Die Spieler haben mit die besten Trainingsbedingungen weltweit und einen Chef, der sie auch menschlich weiter bringt und ihnen den Umgang mit Widerwärtigkeiten vorlebt, Tag für Tag. Ein Fussballer auf dem Zenit seinen Könnens und seiner Fitness will spielen, regelmässig, und er will Einfluss aufs Spiel haben und Titel gewinnen können. Alle diese Dinge sind bei Dortmund erfüllt. Und was geschieht? Der Japaner Kagawa, unter Klopp in Deutschland zum ersten herausragenden japanischen Fussballprofi der Bundesliga geworden, wollte letzte Saison nach Manchester United. Dort hat er zwar tatsächlich auch öfters gespielt, die Mannschaft wird auch Meister, aber seine Rolle ist bei weitem nicht so wichtig wie sie es bei Dortmund war. Die Bindung zu den Mitspielern ist nichts, was sich nur erarbeiten lässt. Es braucht dafür auch Chemie. Konstellationen, die einfach passen.

Der Pole Lewandowski wurde bei Dortmund zu einem der Top-Stürmer von Europa. Im Gegensatz zu Mario Götze war bei Lewandowski dessen Entwicklung nicht unbedingt abzusehen, aber beide sind zu absoluten Leistungsträgern geworden. Und beide wollen weg aus Dortmund. Götze zu Bayern ist schon Fakt, Lewandowski könnte den gleichen Weg gehen.

Was ist es, was diese Spieler dazu veranlasst, den positiven Lauf ihrer ausserordentlichen Karriere mit den Unsicherheiten eines Clubwechsels zu gefährden? Was ist das Gen, dieses immer noch Mehr ausserhalb der aktuellen Gegebenheiten zu suchen und sich innerlich aus dieser Gemeinschaft auszuklinken?

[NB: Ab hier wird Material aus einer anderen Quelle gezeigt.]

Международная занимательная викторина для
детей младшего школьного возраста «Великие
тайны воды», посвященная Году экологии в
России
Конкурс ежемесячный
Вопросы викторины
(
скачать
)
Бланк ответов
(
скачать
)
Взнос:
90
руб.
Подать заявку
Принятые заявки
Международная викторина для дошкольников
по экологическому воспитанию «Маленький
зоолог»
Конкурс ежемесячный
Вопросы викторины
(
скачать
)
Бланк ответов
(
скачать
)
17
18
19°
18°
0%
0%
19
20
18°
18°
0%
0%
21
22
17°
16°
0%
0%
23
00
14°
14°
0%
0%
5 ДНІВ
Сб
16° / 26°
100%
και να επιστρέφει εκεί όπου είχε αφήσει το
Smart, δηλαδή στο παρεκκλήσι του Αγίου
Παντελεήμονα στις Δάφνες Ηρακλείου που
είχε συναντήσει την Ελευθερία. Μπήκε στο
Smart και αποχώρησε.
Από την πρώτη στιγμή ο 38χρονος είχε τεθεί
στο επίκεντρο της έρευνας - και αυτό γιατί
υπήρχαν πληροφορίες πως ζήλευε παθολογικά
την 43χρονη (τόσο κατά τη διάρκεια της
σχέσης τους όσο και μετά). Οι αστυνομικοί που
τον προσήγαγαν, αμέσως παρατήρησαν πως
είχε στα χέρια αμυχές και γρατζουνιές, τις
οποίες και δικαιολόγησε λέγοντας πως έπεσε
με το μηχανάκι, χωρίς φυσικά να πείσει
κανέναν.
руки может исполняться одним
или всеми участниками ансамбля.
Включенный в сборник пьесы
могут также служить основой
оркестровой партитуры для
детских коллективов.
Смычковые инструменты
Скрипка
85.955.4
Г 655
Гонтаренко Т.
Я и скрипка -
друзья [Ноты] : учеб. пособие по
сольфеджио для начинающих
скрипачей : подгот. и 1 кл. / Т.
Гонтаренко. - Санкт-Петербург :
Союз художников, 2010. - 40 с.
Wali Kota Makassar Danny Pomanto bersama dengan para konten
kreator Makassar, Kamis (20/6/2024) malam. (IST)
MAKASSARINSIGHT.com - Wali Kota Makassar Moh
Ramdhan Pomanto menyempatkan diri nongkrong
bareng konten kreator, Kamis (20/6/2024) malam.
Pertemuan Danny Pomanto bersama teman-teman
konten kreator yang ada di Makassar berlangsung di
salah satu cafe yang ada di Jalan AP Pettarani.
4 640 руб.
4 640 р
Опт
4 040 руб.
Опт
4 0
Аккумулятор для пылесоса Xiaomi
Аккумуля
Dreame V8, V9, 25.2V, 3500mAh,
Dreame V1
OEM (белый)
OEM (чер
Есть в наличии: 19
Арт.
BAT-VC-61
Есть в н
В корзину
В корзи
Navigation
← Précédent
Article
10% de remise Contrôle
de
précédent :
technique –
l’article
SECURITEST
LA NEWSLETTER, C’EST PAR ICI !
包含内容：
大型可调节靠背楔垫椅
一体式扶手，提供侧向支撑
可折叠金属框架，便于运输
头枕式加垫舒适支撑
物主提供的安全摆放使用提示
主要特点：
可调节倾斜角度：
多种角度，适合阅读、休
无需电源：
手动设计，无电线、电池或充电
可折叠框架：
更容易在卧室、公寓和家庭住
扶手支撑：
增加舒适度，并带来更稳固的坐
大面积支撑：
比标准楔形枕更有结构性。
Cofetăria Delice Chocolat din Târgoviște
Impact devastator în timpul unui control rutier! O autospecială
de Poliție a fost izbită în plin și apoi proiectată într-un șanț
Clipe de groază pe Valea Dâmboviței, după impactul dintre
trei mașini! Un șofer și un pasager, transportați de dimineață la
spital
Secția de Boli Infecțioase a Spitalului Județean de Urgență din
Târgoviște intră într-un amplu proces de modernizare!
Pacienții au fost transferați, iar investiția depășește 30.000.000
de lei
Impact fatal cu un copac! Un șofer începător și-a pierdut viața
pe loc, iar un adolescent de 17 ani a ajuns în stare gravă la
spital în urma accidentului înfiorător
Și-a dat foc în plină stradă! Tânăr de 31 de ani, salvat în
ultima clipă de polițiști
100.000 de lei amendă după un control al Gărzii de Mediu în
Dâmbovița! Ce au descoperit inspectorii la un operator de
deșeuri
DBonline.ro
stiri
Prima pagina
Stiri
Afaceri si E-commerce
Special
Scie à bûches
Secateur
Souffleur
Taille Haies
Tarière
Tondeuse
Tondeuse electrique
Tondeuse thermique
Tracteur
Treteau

Vielleicht ist einfach der Mythos der absoluten Gigantenvereine, der hoch verschuldeten Real Madrid, Barcelona und Manchester United, zu gross, ist die Überzeugungskraft von Bayern München mit der internationalen Strahlkraft noch zu mächtig: Klopp hat sie gelehrt, gross zu denken, und nun reicht das Denken über den BVB hinaus.

Glück muss das den Spielern nicht unbedingt bringen, schaden muss es dem Verein auch nicht unbedingt. In entstandene Lücken können andere hinein wachsen. In der B-Elf am letzten Samstag, die gegen Düsseldorf 2:1 gewann, schoss mit Nuri Sahin ein ebenfalls herausragendes Talent ein wunderbares Tor. Er hat die Erfahrung schon hinter sich: Er wechselte vor zwei Jahren zu Real, konnte sich nicht durchsetzen, wurde auch in Liverpool nicht glücklich, und ist nun, leihweise, zurück in Dortmund. Seit einem halben Jahr. Das Selbstvertrauen ist trotz der alten Nestwärme so angeknackt, dass er noch immer nur Ergänzungsspieler der ersten Elf ist – aber er hat die Freude zurück bekommen am Spiel, er spürt Nestwärme. Wie viele Millionen sie wert ist, vermag keiner allgemein zu sagen. Es ist eine persönliche Frage, aber eine, die man sich leisten kann, wenn man dafür nur entscheiden muss, ob einem 2 Mio Euro Netto-Jahresgehalt pro Jahr reichen, oder ob es tatsächlich 3.5 Mio sein müssen?

Aber wir sollten nicht den Kopf schütteln, denn genau so funktioniert unsere Welt, und immer wieder stelle ich fest, wie bezeichnend und spannend die Verfolgung von Sport genau aus diesem Grund ist, als Spiegelbild gesellschaftlicher Entwicklungen:

Die Rangliste mit den bestverdienenden Fussballern ist der Nadelstich im Ego und im Gierdepot eines jeden Profis. Mehr verdienen ist mehr wert sein. Ein absoluter Blödsinn, aber wir haben keine anderen für uns zählenden Indikatoren mehr, die uns was anderes beweisen können.